INFORMATION GIVEN
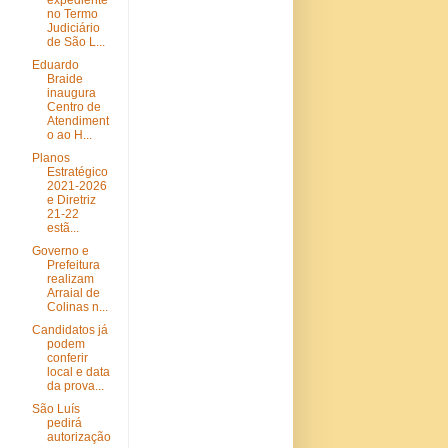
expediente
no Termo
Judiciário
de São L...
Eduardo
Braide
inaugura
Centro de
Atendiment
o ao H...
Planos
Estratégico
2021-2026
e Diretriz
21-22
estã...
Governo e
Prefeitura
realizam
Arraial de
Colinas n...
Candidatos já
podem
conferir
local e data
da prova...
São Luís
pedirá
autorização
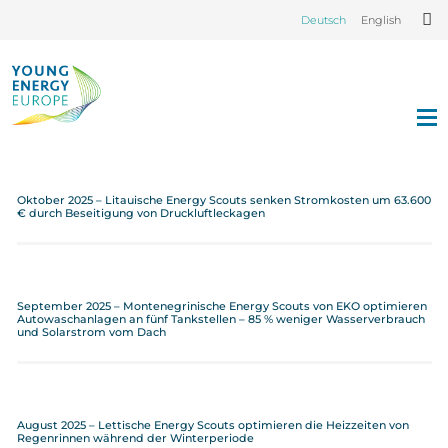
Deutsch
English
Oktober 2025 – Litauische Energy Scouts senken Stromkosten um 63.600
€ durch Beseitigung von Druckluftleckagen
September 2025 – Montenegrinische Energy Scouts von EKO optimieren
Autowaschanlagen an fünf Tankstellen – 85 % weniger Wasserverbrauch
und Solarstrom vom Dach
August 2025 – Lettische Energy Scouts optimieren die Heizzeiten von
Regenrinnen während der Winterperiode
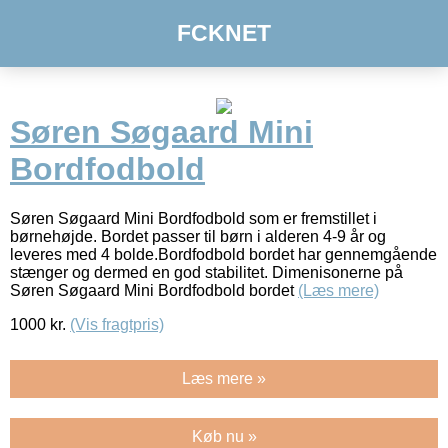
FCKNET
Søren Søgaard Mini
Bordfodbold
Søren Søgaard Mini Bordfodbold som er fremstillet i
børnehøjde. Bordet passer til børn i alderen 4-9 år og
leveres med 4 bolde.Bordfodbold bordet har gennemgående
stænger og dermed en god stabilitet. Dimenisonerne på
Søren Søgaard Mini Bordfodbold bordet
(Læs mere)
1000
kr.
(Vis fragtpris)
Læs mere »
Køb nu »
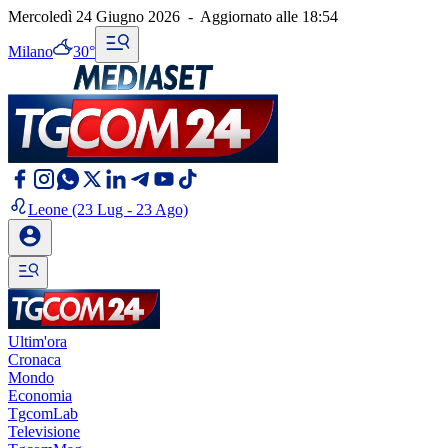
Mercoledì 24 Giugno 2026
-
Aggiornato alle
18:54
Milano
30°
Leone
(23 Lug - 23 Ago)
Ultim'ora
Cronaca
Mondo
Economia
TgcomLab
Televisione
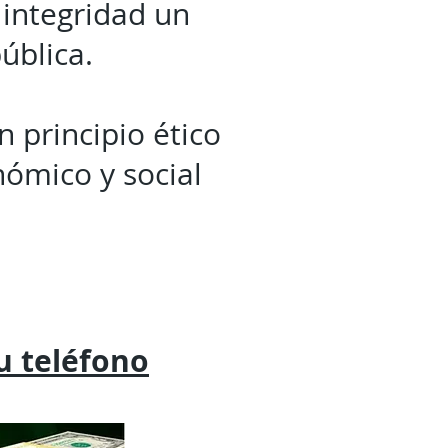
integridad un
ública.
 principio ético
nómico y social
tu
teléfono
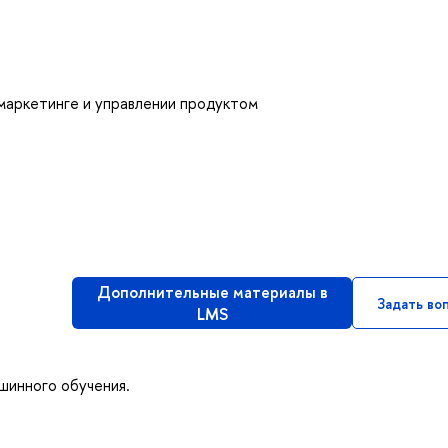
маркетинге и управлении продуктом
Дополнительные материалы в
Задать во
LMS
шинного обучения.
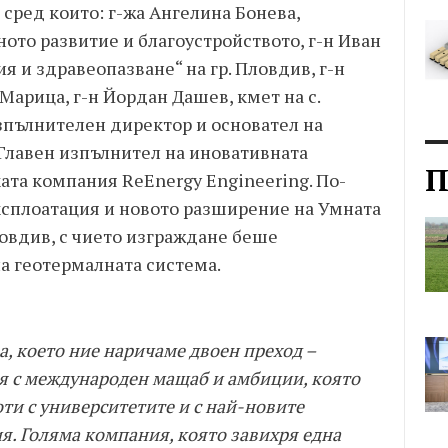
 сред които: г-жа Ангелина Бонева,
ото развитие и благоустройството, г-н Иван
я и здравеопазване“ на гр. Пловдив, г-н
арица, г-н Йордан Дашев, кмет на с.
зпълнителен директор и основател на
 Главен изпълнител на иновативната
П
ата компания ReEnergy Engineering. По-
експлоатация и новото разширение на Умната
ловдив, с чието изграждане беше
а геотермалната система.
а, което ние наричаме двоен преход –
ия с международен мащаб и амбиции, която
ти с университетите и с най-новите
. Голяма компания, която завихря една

TASK DESCRIPTION
Duplicate the text shown under every one of the items above, line for line and without changes, and leave the pictures out of your answer.

ANSWER SPACE
expediente
no Termo
Judiciário
de São L...
Eduardo
Braide
inaugura
Centro de
Atendiment
o ao H...
Planos
Estratégico
2021-2026
e Diretriz
21-22
estã...
Governo e
Prefeitura
realizam
Arraial de
Colinas n...
Candidatos já
podem
conferir
local e data
da prova...
São Luís
pedirá
autorização
Deutsch
English
Oktober 2025 – Litauische Energy Scouts senken Stromkosten um 63.600
€ durch Beseitigung von Druckluftleckagen
September 2025 – Montenegrinische Energy Scouts von EKO optimieren
Autowaschanlagen an fünf Tankstellen – 85 % weniger Wasserverbrauch
und Solarstrom vom Dach
August 2025 – Lettische Energy Scouts optimieren die Heizzeiten von
Regenrinnen während der Winterperiode
FCKNET
Søren Søgaard Mini
Bordfodbold
Søren Søgaard Mini Bordfodbold som er fremstillet i
børnehøjde. Bordet passer til børn i alderen 4-9 år og
leveres med 4 bolde.Bordfodbold bordet har gennemgående
stænger og dermed en god stabilitet. Dimenisonerne på
Søren Søgaard Mini Bordfodbold bordet
(Læs mere)
1000
kr.
(Vis fragtpris)
Læs mere »
Køb nu »
Mercoledì 24 Giugno 2026
-
Aggiornato alle
18:54
Milano
30°
Leone
(23 Lug - 23 Ago)
Ultim'ora
Cronaca
Mondo
Economia
TgcomLab
Televisione
integridad un
ública.
 principio ético
nómico y social
tu
teléfono
маркетинге и управлении продуктом
Дополнительные материалы в
Задать во
LMS
шинного обучения.
 сред които: г-жа Ангелина Бонева,
ото развитие и благоустройството, г-н Иван
я и здравеопазване“ на гр. Пловдив, г-н
арица, г-н Йордан Дашев, кмет на с.
зпълнителен директор и основател на
 Главен изпълнител на иновативната
П
ата компания ReEnergy Engineering. По-
експлоатация и новото разширение на Умната
ловдив, с чието изграждане беше
а геотермалната система.
а, което ние наричаме двоен преход –
ия с международен мащаб и амбиции, която
ти с университетите и с най-новите
. Голяма компания, която завихря една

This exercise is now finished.